■ TASK DESCRIPTION ■
Go through the listing beneath this task and return every line that carries the string "juga".

■ EXERCISE MATERIALS ■
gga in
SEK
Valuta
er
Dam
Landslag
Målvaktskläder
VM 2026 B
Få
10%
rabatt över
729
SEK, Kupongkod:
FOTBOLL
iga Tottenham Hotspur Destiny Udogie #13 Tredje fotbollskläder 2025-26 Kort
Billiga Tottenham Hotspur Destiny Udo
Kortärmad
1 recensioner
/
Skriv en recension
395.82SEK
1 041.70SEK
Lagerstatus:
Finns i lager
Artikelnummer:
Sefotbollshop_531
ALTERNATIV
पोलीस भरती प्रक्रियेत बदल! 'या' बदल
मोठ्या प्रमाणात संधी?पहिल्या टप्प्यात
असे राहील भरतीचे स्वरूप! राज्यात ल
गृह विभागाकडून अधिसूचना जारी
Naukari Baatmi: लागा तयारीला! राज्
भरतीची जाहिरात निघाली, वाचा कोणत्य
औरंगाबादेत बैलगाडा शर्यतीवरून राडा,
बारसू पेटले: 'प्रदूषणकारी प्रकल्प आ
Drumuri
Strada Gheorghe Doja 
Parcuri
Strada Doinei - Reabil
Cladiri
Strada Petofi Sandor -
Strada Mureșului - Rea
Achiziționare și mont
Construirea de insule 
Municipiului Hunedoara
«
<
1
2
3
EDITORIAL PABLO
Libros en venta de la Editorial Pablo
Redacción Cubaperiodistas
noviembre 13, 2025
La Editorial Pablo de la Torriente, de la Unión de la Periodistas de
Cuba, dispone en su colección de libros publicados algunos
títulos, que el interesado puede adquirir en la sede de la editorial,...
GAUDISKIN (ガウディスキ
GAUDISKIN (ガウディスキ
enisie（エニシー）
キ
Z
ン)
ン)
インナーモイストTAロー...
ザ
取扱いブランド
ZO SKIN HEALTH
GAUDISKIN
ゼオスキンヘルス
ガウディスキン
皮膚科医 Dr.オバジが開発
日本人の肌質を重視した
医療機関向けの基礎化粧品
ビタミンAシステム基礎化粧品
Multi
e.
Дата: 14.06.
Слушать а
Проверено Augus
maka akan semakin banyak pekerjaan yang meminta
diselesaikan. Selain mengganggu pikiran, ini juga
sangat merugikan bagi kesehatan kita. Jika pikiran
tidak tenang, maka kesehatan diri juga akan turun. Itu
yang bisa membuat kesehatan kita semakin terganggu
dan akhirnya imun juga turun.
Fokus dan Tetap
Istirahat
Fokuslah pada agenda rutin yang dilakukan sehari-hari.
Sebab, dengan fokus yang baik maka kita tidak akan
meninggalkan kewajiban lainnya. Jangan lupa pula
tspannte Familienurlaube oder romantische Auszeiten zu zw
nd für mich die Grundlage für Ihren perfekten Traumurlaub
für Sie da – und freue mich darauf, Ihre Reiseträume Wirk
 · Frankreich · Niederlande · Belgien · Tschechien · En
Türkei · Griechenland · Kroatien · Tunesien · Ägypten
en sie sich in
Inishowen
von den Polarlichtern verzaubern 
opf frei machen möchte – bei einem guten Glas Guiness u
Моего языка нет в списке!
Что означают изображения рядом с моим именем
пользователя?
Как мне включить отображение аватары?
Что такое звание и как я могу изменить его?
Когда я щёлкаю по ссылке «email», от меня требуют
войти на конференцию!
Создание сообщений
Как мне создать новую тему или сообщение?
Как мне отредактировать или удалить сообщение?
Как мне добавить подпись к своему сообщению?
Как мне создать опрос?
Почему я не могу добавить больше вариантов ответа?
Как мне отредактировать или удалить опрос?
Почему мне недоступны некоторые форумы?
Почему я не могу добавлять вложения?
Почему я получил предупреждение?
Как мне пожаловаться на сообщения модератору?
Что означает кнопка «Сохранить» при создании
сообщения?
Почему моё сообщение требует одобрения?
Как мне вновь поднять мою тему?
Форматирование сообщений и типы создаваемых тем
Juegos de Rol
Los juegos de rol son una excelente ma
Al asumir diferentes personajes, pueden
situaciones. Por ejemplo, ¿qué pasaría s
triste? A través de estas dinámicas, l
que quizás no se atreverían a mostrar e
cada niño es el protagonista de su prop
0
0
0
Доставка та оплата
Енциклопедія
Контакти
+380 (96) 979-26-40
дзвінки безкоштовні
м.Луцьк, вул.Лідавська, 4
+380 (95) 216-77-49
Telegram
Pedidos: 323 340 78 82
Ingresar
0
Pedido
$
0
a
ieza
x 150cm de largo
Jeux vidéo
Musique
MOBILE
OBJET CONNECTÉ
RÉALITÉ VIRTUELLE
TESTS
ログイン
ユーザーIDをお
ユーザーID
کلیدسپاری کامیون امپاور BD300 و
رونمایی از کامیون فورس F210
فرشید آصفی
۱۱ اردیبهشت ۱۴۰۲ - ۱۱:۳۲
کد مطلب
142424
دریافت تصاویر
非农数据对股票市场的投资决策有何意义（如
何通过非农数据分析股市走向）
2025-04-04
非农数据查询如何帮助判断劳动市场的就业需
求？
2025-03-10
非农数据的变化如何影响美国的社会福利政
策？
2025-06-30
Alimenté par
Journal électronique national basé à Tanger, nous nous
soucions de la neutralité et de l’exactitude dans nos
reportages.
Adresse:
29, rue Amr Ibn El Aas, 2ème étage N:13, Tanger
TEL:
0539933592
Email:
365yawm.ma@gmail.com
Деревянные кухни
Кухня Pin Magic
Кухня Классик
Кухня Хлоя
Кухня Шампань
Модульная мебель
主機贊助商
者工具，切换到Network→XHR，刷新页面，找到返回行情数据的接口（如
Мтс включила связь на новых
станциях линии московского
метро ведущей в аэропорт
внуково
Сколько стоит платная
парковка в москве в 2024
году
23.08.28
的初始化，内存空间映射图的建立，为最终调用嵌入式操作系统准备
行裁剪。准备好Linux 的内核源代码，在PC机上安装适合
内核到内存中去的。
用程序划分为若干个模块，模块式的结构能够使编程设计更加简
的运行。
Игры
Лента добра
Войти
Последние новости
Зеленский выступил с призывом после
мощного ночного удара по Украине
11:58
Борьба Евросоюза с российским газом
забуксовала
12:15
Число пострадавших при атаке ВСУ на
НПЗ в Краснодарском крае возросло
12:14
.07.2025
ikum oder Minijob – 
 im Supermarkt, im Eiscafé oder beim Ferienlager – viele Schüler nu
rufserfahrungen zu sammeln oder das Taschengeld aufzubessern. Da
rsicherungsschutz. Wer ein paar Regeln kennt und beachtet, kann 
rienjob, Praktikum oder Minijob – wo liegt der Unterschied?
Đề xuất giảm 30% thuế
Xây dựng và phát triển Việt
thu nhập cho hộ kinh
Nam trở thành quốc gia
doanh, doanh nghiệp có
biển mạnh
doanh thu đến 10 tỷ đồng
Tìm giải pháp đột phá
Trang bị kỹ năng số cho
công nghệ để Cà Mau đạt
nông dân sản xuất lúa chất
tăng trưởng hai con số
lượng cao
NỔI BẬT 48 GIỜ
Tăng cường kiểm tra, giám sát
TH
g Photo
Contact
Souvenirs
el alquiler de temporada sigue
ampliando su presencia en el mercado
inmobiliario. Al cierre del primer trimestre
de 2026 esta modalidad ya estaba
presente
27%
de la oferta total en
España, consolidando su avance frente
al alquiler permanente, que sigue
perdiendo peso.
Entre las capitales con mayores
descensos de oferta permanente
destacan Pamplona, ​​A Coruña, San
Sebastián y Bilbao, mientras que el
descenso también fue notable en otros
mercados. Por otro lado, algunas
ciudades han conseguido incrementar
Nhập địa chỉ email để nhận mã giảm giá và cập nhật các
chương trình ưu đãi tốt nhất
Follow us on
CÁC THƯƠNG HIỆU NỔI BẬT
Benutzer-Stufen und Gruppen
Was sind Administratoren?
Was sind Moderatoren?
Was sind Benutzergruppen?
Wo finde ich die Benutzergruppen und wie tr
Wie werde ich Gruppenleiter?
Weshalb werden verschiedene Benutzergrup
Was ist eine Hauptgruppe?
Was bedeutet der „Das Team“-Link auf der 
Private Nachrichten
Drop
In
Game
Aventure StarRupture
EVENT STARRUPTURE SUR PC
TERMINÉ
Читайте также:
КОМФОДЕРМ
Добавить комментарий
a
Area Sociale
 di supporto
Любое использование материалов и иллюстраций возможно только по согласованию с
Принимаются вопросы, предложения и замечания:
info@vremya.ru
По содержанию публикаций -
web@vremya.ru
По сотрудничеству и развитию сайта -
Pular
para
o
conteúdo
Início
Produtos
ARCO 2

■ SOLUTION TO THIS EXERCISE ■
diselesaikan. Selain mengganggu pikiran, ini juga
tidak tenang, maka kesehatan diri juga akan turun. Itu
dan akhirnya imun juga turun.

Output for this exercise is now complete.